Ex autotrasportatore 43enne rimasto immobilizzato dopo un serio incidente stradale, Mario sarà quindi il primo malato a ottenere il via libera al suicidio medicalmente assistito in Italia. L’ha annunciato l’Associazione Luca Coscioni, impegnata in prima linea per il diritto a prendere le decisioni sul proprio fine vita in libertà, come avviene già in diversi altri Paesi europei.
Ne abbiamo parlato con Marco Cappato, tesoriere dell’Associazione Luca Coscioni che da anni si spende per questo diritto, arrivando nel febbraio 2017 ad accompagnare Dj Fabo in Svizzera per ottenere il suicidio assistito.
L’ultima novità sul caso di Mario è da considerarsi un passo in avanti per la libertà a decidere del proprio fine vita in Italia?

§ §

### CONSEGNE
1. Nel testo sul caso di Mario, che incarico ha Marco Cappato nell'Associazione Luca Coscioni?
2. Scrivi il seguito del testo sul caso di Mario, riprendendo subito dopo la domanda finale.

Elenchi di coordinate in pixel
§ §

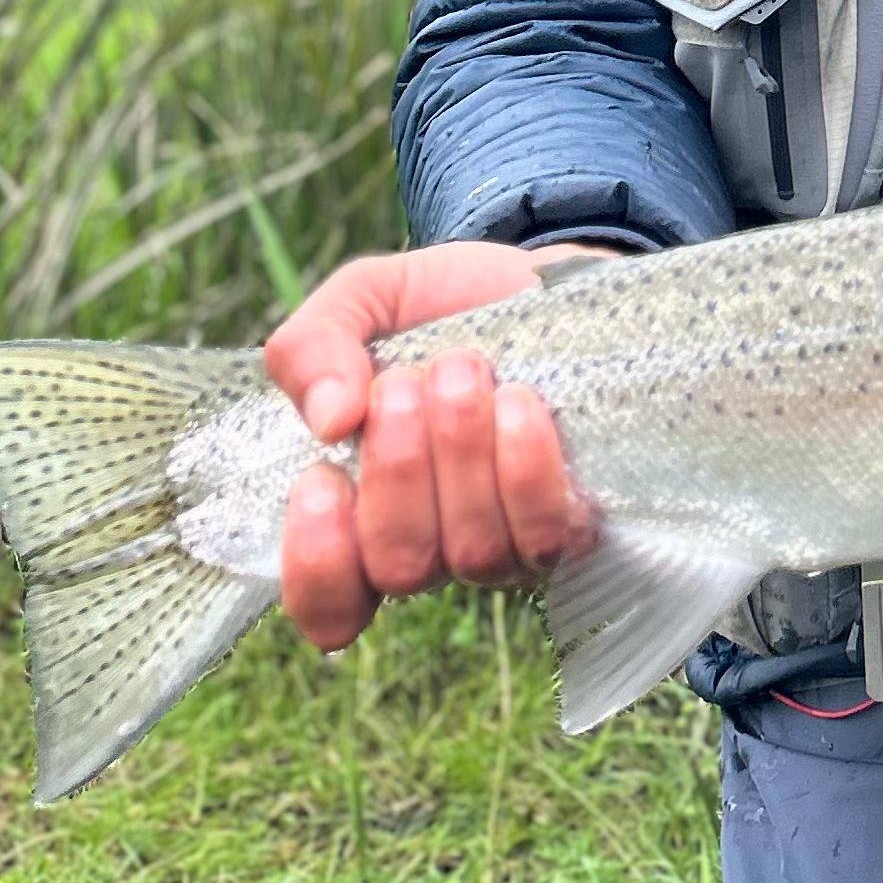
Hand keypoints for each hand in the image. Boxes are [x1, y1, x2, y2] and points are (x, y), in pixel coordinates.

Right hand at [261, 238, 611, 651]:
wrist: (539, 278)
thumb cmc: (439, 306)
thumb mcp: (361, 302)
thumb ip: (311, 348)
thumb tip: (328, 420)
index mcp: (362, 512)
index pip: (327, 605)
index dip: (316, 562)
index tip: (320, 477)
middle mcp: (432, 545)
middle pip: (399, 567)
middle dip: (397, 471)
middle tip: (403, 386)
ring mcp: (506, 542)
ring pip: (473, 551)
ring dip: (460, 454)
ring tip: (463, 371)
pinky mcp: (572, 519)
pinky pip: (546, 532)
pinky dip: (524, 467)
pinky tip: (517, 402)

§ §

### SOLUZIONI
1. È il tesoriere dell'Associazione Luca Coscioni.

2.
Marco Cappato: È stato fatto un grosso passo avanti in Italia per quanto riguarda il diritto di una persona in quelle condizioni di ottenere l’aiuto a morire, ma c’è il rischio che questa trappola burocratica in cui è rimasto chiuso per 14 mesi possa proseguire.
Finalmente è stato accertato che Mario ha diritto ad ottenere l’aiuto medico per morire. La risposta della regione Marche però è l’ennesimo scaricabarile, perché dicono di doversi rivolgere a un tribunale per definire con quale farmaco e in quale quantità effettuare la procedura. Ovviamente non è un tribunale che deve decidere una procedura medica: il tribunale si è già espresso sulla questione e ha già confermato il diritto di Mario, quindi ora le prossime decisioni sono del servizio sanitario della regione Marche.
Come si collega questa notizia al referendum per l’Eutanasia Legale, che andrebbe ad abrogare l’articolo 579 del codice penale?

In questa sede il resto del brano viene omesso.